He said the petitioners adhered to the stringent directives by the bench and have deposed and sworn affidavits to more than 11,000 pink sheets.

Mr Addison said the petitioners were also asked to provide further and better particulars which they stuck to, which had resulted in mislabelling.

He said it would be unfair for the bench to allow Mr Tsikata to spring a surprise on them by introducing a new pink sheet and a line of questioning which is palpably different to what the petitioners have answered to in their affidavits.

Mr Addison asked the bench if they have shifted from their earlier directives that it would set a bad precedence out of which would open the flood gates for all to introduce exhibits which are outside what have been tendered in evidence.

Mr Tsikata however insisted that the witness must be allowed to answer the question on the document.

He said they do not seek to be co-petitioners in the case but said there would be bad faith if results which went for the first respondent are annulled because of over voting and those that went in favour of the first petitioner are allowed to stand.

The Court rose for a period of five minutes for the judges to confer on the matter and gave their ruling.

After 30 minutes of deliberation, Mr Justice William Atuguba, the Presiding Judge who read the ruling said so far as the question objected to seek to portray that there were other pinks sheets with malpractices of the kind in respect of which the witness had testified that they should be annulled, the objection is over ruled.

He however said beyond such composite question, the questioning cannot be allowed as much as the third respondent’s turn to testify along the line is yet to come.

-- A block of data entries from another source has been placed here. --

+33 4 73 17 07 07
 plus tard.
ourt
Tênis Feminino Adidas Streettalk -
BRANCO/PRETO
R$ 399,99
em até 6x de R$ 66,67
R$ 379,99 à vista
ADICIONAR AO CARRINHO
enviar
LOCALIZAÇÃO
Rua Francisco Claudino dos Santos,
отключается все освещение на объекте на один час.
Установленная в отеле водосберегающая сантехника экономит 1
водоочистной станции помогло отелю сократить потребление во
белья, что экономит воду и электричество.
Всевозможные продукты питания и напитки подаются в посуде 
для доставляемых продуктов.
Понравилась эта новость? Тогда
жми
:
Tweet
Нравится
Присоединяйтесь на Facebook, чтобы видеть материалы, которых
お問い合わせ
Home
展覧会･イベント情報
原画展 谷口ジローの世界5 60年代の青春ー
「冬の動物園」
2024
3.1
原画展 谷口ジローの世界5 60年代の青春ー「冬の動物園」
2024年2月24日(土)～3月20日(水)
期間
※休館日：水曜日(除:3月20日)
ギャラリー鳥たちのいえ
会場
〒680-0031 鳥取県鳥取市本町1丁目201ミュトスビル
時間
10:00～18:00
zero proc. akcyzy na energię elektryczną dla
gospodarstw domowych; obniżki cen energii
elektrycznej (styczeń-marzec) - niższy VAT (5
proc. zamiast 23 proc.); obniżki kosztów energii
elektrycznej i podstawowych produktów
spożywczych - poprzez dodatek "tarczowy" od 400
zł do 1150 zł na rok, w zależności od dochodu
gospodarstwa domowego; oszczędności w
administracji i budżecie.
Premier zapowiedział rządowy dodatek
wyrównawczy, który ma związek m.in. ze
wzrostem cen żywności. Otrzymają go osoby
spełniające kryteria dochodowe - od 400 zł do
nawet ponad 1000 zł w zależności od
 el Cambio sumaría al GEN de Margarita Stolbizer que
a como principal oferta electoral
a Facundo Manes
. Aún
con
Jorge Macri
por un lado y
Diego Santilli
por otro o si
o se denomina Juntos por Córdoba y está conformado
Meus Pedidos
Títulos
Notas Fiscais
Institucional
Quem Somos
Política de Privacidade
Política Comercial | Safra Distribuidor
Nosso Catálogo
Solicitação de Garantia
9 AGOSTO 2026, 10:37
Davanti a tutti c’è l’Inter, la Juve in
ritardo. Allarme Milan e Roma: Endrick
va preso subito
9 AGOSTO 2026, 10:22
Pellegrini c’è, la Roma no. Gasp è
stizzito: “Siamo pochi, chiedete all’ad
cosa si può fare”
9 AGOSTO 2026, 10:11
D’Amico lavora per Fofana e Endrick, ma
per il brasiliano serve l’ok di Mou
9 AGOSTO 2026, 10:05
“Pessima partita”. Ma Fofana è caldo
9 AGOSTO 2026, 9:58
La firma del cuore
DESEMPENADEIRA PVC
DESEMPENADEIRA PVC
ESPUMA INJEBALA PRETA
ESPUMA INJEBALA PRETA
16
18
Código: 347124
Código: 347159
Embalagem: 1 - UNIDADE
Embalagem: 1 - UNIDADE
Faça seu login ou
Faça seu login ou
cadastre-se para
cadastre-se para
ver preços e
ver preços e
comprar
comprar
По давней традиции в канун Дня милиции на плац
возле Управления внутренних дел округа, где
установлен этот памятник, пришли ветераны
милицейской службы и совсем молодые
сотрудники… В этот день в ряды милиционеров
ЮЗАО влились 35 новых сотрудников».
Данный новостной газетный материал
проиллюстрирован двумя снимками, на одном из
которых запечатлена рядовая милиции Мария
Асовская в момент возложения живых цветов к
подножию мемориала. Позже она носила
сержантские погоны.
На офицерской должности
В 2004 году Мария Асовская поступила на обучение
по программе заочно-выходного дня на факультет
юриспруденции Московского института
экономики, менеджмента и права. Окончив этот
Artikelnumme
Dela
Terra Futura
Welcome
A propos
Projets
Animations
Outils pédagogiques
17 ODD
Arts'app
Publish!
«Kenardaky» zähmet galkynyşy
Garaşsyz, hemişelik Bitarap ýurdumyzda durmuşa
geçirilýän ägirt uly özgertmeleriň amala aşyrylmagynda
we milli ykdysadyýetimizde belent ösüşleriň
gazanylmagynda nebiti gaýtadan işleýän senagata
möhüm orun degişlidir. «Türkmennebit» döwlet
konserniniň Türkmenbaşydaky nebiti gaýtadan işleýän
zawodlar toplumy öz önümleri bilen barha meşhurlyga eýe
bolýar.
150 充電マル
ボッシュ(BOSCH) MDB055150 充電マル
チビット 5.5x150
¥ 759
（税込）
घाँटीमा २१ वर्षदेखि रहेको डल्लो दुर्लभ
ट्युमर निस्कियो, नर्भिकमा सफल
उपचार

Earlier, the Supreme Court also overruled a similar objection raised by Mr Addison when Mr Tsikata sought to ask the witness to identify a document.

Mr Addison argued that witness cannot be allowed to identify a document that does not emanate from him.

He said the third respondent cannot spring a surprise by asking the witness to identify a document that is not before the court.

Mr Tsikata said the witness should be made to identify the document because it was not served on them.

He argued that the petitioners have brought pink sheet exhibits which results have been annulled in some polling stations over alleged irregularities and on the basis of that, they are asking the court to cancel results from other polling stations in which the petitioners are alleging there were violations of the electoral laws.

He said the witness in his affidavits indicated how his team checked some 24,000 pink sheets and so the respondents have every right to ask the witness questions pertaining to those pink sheets.

Mr Tsikata said is not about 11, 000 polling stations but about 26,000 polling stations and that the petitioners cannot seek to annul 55 per cent of votes for the first respondent and seeking only to annul 28 per cent of votes for the first petitioner.

He said if the witness led in evidence stated that checked over 24,000 polling station results, there is no way the court can entertain the petition without looking at the 26,000 polling station pink sheets.

He said the pink sheet is crucial to the testimony of the witness and must be allowed to be identified by the witness.

Mr Addison said the witness indeed checked 24,000 polling station results out of the 26,000 stations.

He argued that there is no evidence before the court that the pink sheet the counsel for the third respondent is asking the witness to identify is one that was perused out of the 24,000 polling stations adding that the witness cannot be made to identify such a document.

The court adjourned proceedings to tomorrow, Wednesday May 8.